Contamination Removal


Endotoxins, also called lipopolysaccharides (LPS), can be a major impurity of proteins or biologically active substances. The presence of small amounts of endotoxin in a recombinant protein can cause serious side effects in patients including endotoxin shock, tissue injury, and death. Due to these side effects, it is essential that endotoxin is removed from drugs, injectables, and other biological and pharmaceutical products. It is advantageous to remove endotoxin from research samples to insure accurate screening data.

Efficient and cost-effective removal of endotoxins from pharmaceutical and biological preparations can be challenging. Ion exchange chromatography during downstream processing is frequently used, however affinity chromatography such as ActiClean Etox may also be used. ActiClean uses a high affinity ligand for endotoxin removal and helps to dissociate protein-endotoxin interactions, leading to a more efficient recovery and higher yields of protein recovery.

DNA removal

Mammalian cell culture-derived therapeutics has the risk of cellular DNA contamination. Regulatory authorities have set strict standards  for DNA contamination and require reduction by orders of magnitude from the fermenter to the final product. The FDA recommends the DNA in the final product be less than 100 pg/dose.

Most lysis methods cause the release of large quantities of nucleic acids. These contaminants must be removed because they can increase the viscosity of the feed stream as well as interfere with subsequent chromatographic steps.

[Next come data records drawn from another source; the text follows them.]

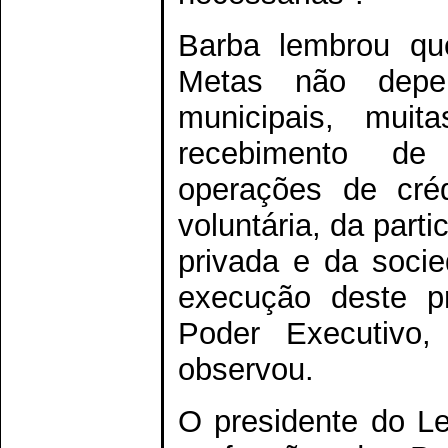
Barba lembrou qu
Metas não depen
municipais, muit
recebimento de 
operações de créd
voluntária, da parti
privada e da soci
execução deste p
Poder Executivo,
observou.
O presidente do Le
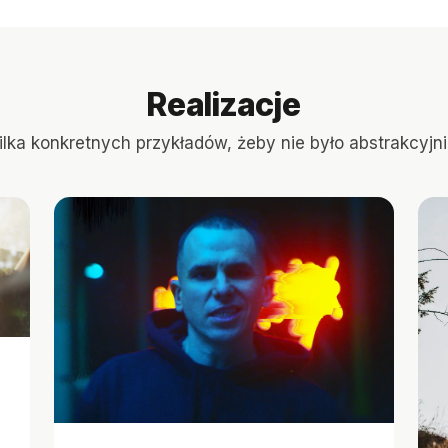
Realizacje
ilka konkretnych przykładów, żeby nie było abstrakcyjni
.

Cell culture clarification processes, centrifugation or tangential flow filtration are primarily used as a clarification steps prior to chromatography. These technologies operate under high shear conditions and can increase cell disruption, resulting in increased contamination by host cell DNA that can be carried through the purification steps. Direct CaptureTM of proteins using CellthruTM resins can reduce the DNA load of downstream purification. The cells pass through the resin bed of large beads with lower shear forces and less disruption of cellular integrity.

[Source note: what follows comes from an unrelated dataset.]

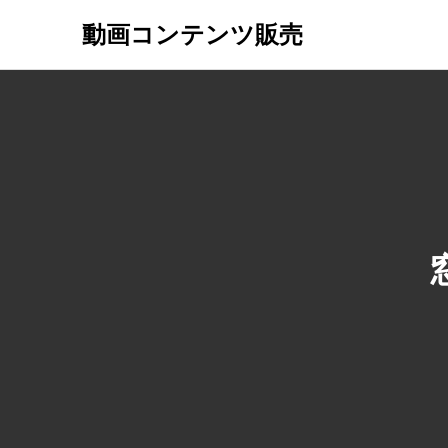
動画コンテンツ販売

Different methods exist to remove DNA from protein preparations. Affinity chromatography using Cellthru™ Protein A resin typically removes 95-98% of contaminating DNA, CHOP, virus and other cellular debris. Ion exchange chromatography can also be used although  affinity chromatography typically gives a higher log reduction of DNA contamination. Heparin affinity chromatography has also been used for DNA removal as heparin binds DNA very efficiently.

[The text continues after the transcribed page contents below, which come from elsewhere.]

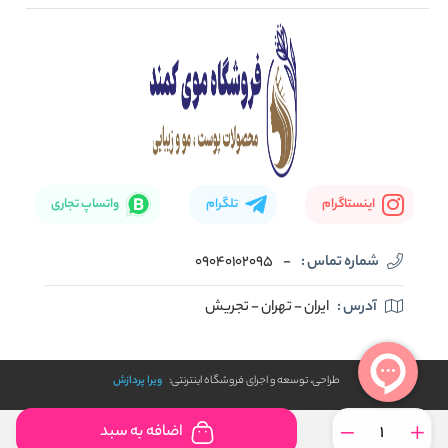
صفحه اصلی
تماس با ما
بلاگ
نحوه ارسال کالا
اینستاگرام
تلگرام
واتساپ تجاری
شماره تماس :
-
09040102095
آدرس :
ایران - تهران - تجریش
طراحی، توسعه و اجرای فروشگاه اینترنتی:
ویرا پردازش
اضافه به سبد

Contaminating Host Cell Proteins (CHOP)

Using some of the expression systems proteins are secreted into the culture media leading to a reduced HOP contamination.  Cell culture clarification systems, centrifugation or tangential flow filtration are used as a primary clarification steps prior to chromatography. These technologies produce high shear forces and can increase cell disruption, resulting in increased host cell protein contamination, which can be carried through the downstream purification. Direct CaptureTM of proteins from cell culture using CellthruTM resins can reduce the DNA load on downstream purification as the cells gently pass through between the large beads with less disruption while protein is captured on the beads.

Virus removal

The downstream processing of any biologically-derived therapeutics requires effective viral clearance. Biological products have the potential risk of carrying and amplifying adventitious viruses that may be present or introduced into the materials.  Typically a number of processing steps are necessary to provide adequate viral clearance. Some methods such as virus removing filters and chromatography provide physical means to separate and remove the. Other methods include irradiation, high heat, or chemical treatment to inactivate the virus. Nanofiltration can remove almost all viral species, while exposure to a low pH or detergents are also robust steps for inactivating enveloped viruses. Chromatographic or ion exchange resins show greater variances and decreased capacity in the removal of virus. Several of our stable affinity chromatography resins allow inactivation of viruses and may be sanitized with sodium hydroxide.